Unlike oil prices, gas prices never recovered from the collapse in 2008-2009, said Ken Medlock, senior director for the center and webinar moderator. The oil price recovery in the years since “really helped to kind of stoke growth in gas output more generally in the United States” as associated gas from oil-directed drilling added to plentiful supplies.

However, the oil and gas sectors are struggling. Medlock questioned what the future could hold for gas producers, particularly in a world where oil production could suffer.

“This is, we hope, the last year that we were going to have a negative forecast for natural gas,” said Matt Portillo, managing director of upstream research for Tudor, Pickering, Holt & Co.

“We came into the year quite bearish on the fundamentals, which had to do with where the balances were, as well as our concerns that the global market from an LNG perspective was quite oversupplied given where European inventories were,” Portillo said. “What we saw was a very significant pullback through the summer on LNG exports, and we’ve seen a fairly significant decline in the U.S. in aggregate gas production.”

Gas production from major basins in the U.S. is expected to fall by 428 million cubic feet per day to nearly 80.6 billion cubic feet per day in October, data from the U.S. Energy Information Administration’s (EIA) Drilling Productivity Report show.

Entering 2020, the aggregate gas volume was about 96 Bcf/d, Portillo said. Given legacy basin declines in places such as the Barnett, Fayetteville and Pinedale along with declines in associated basins, he said the U.S. will exit the year in balance with about 89-90 Bcf of supplies.

Natural gas inventories had shown year-on-year increases since April 2019, the EIA said. However, that trend is expected to reverse. Production is forecast to decline through March 2021 with average production next year about 3.3 Bcf/d below 2020 levels.

Producers are trying to mitigate declines. Many have reduced spending. Some have shifted to new strategies with the energy transition in mind. And others have moved toward a dividend distribution and a free cash flow distribution model, Portillo said.

“There’s not a lot of incentive for growth,” he added.

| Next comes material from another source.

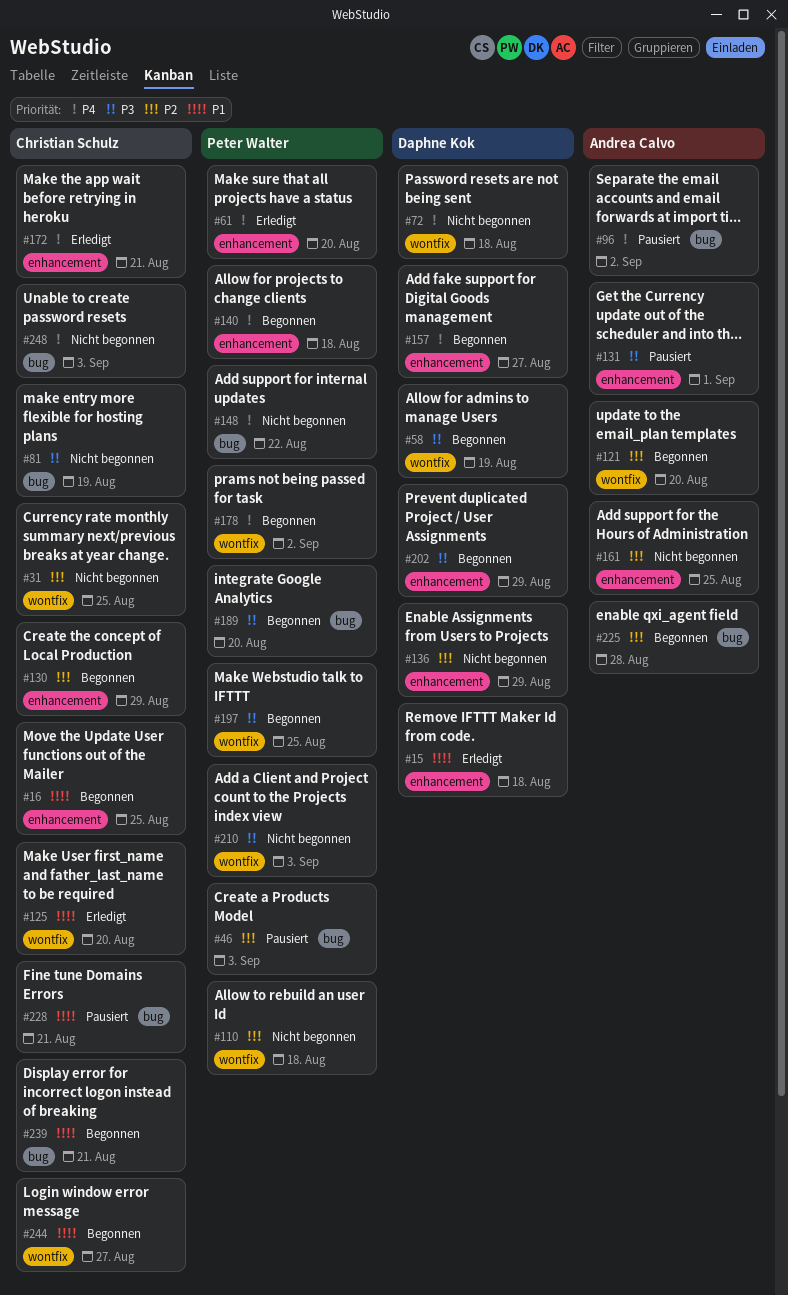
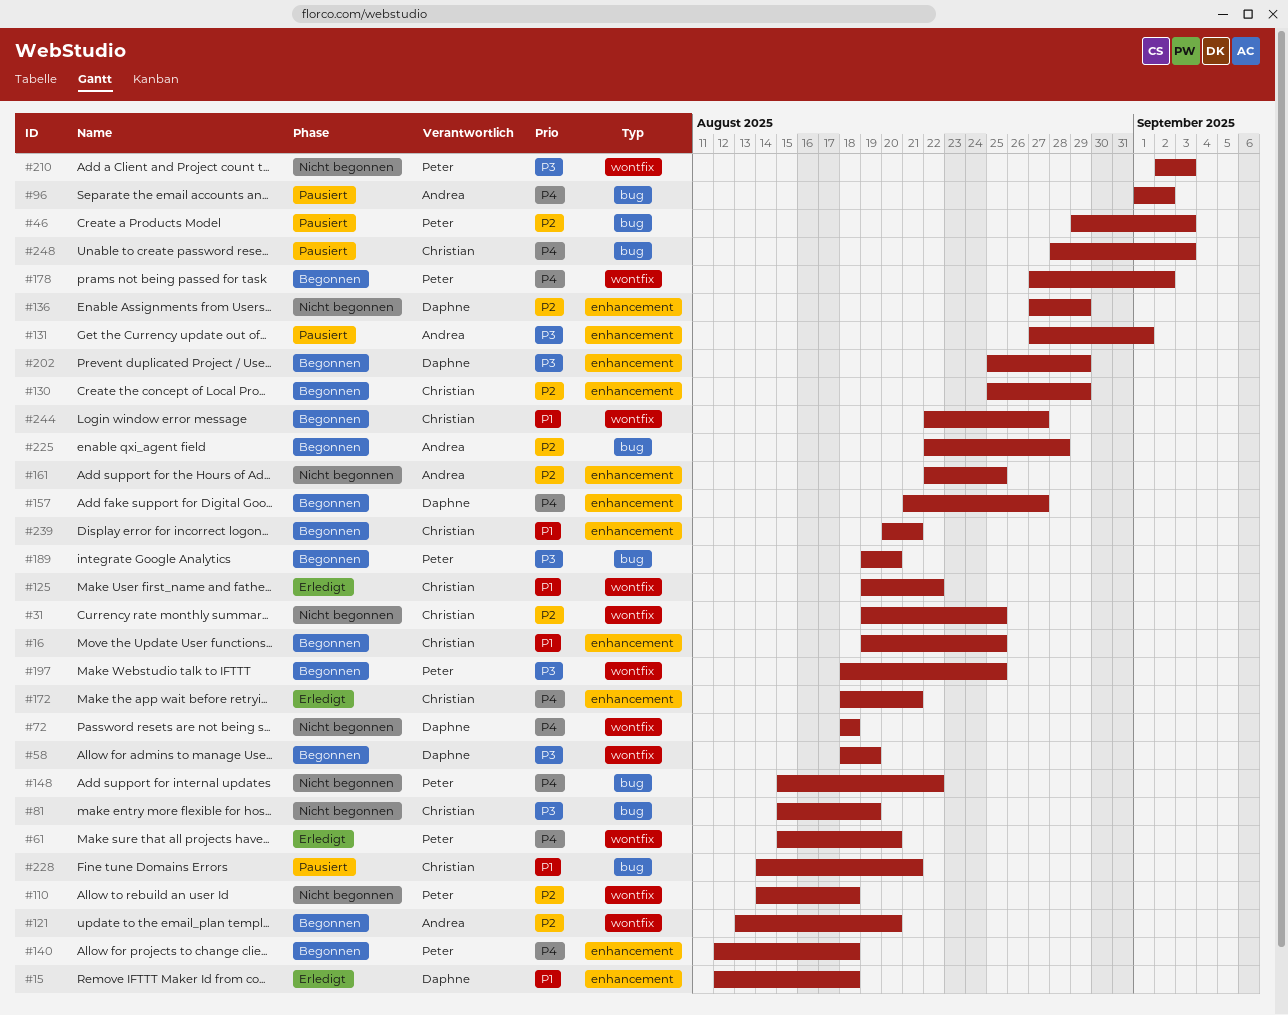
#61, label: enhancement -> wontfix
#125, due: Aug 20 -> Aug 22
#239, label: bug -> enhancement
#248, status: Nicht begonnen -> Pausiert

Even in a $2.75 to $3 gas world, Portillo said he does not expect to see much incremental dry gas production coming from the Northeast or the Haynesville over the next few years.

“When you have 40 Bcf a day supply coming out of those two basins, producers don’t have a lot of wiggle room to grow,” the analyst said. “If you get into a situation where every E&P individually raises their hand and says, ‘I would like to grow 4 or 5% per annum,’ all of a sudden you’re pushing somewhere between 1.6 and 2 Bcf a day of gas supply into the market.”

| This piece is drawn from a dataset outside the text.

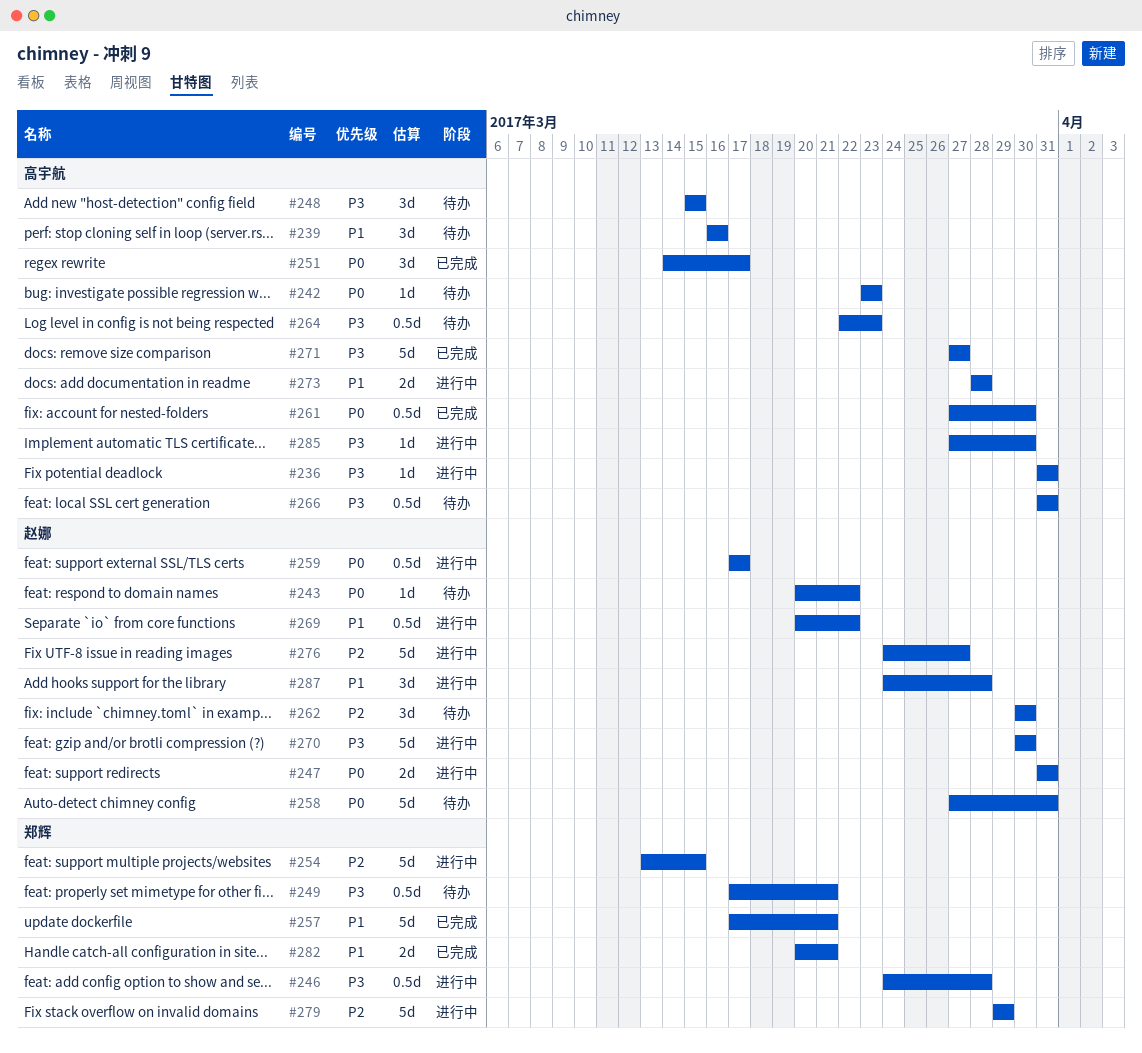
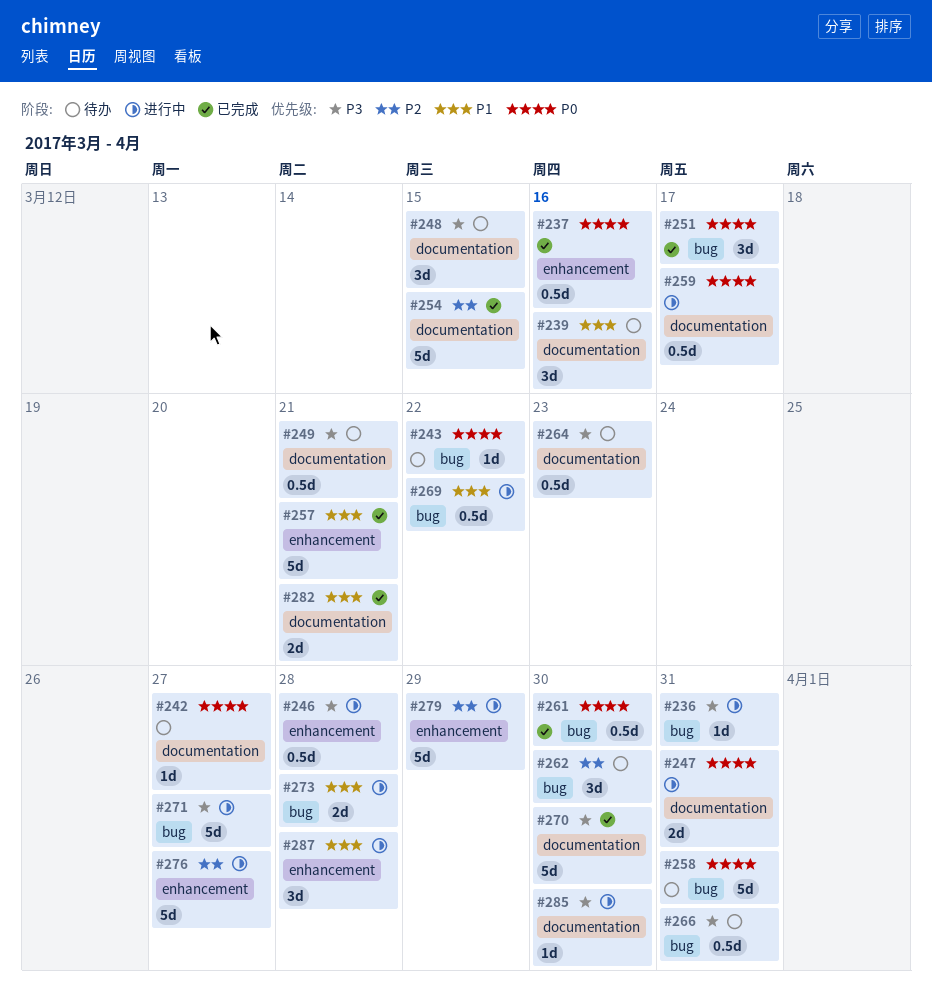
#237: none -> present
#242, due: Mar 23 -> Mar 27
#254, status: 进行中 -> 已完成
#270, status: 进行中 -> 已完成
#271, status: 已完成 -> 进行中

Add associated gas from oil growth of about 300,000 to 400,000 bbl/d to the scenario, and the supply stack increases by about 1 Bcf, according to Portillo’s estimates.

“Producers are aware of that. They understand that the reason that gas has partially gone from 13 down to 1.50 at one point this year was the unending growth and the associated market’s impact on that,” he said. “And I think you’re seeing a structural shift again behaviorally around the gas markets.”

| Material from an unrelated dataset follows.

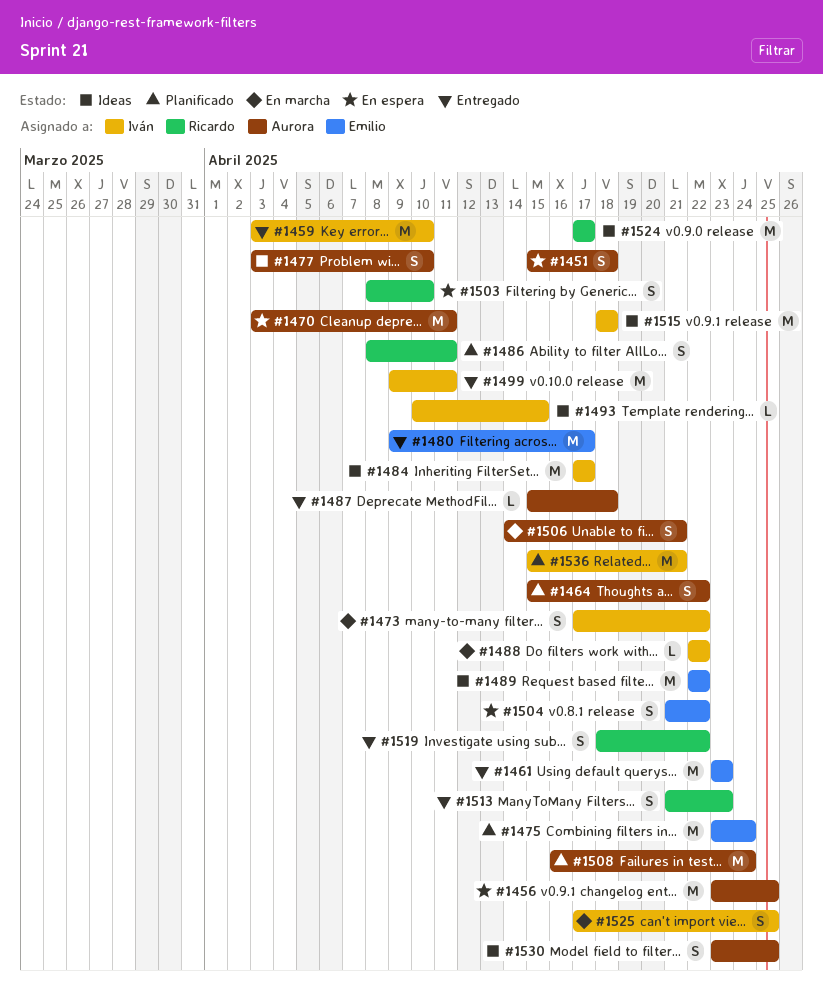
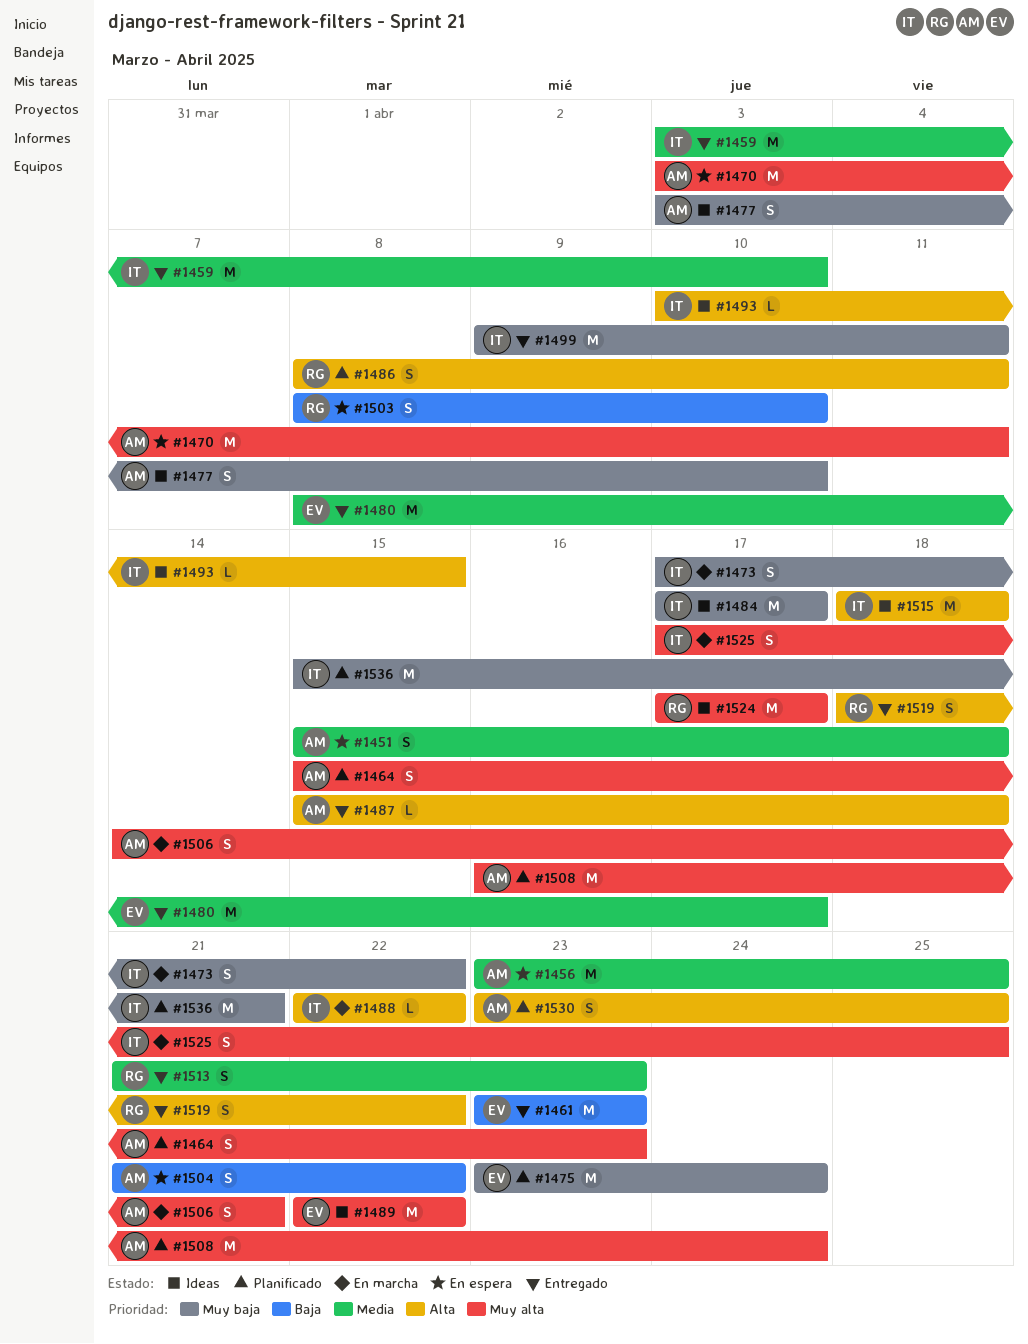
#1464, due: Apr 22 -> Apr 23
#1480, start: Apr 9 -> Apr 8
#1504, owner: Emilio -> Aurora
#1530, status: Ideas -> Planificado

Higher prices could, however, be on the horizon, considering the decline in inventories forecast by the EIA. Its outlook shows Henry Hub spot prices averaging $3.19/MMBtu in 2021. That’s about $1.02/MMBtu higher than in 2020.

Source: U.S. Energy Information Administration

“I think the big question there is what happens coming on the back end of COVID, which, of course, opens the door to a lot of conversations about energy transition and shifting energy mixes in different places around the world,” Medlock said.

Although the EIA forecasts U.S. consumption of natural gas to fall 2.7% to 82.7 Bcf/d in 2020 and to 79.1 Bcf/d in 2021 as natural gas prices rise, the outlook shows U.S. LNG exports will rise and return to pre-COVID levels by November.

Rising global gas prices in Asia and Europe in August led to U.S. LNG exports increasing to 3.7 Bcf/d in August from a 21-month low of 3.1 Bcf/d in July. The EIA forecasts LNG exports will average more than 9 Bcf/d from December 2020 to February 2021.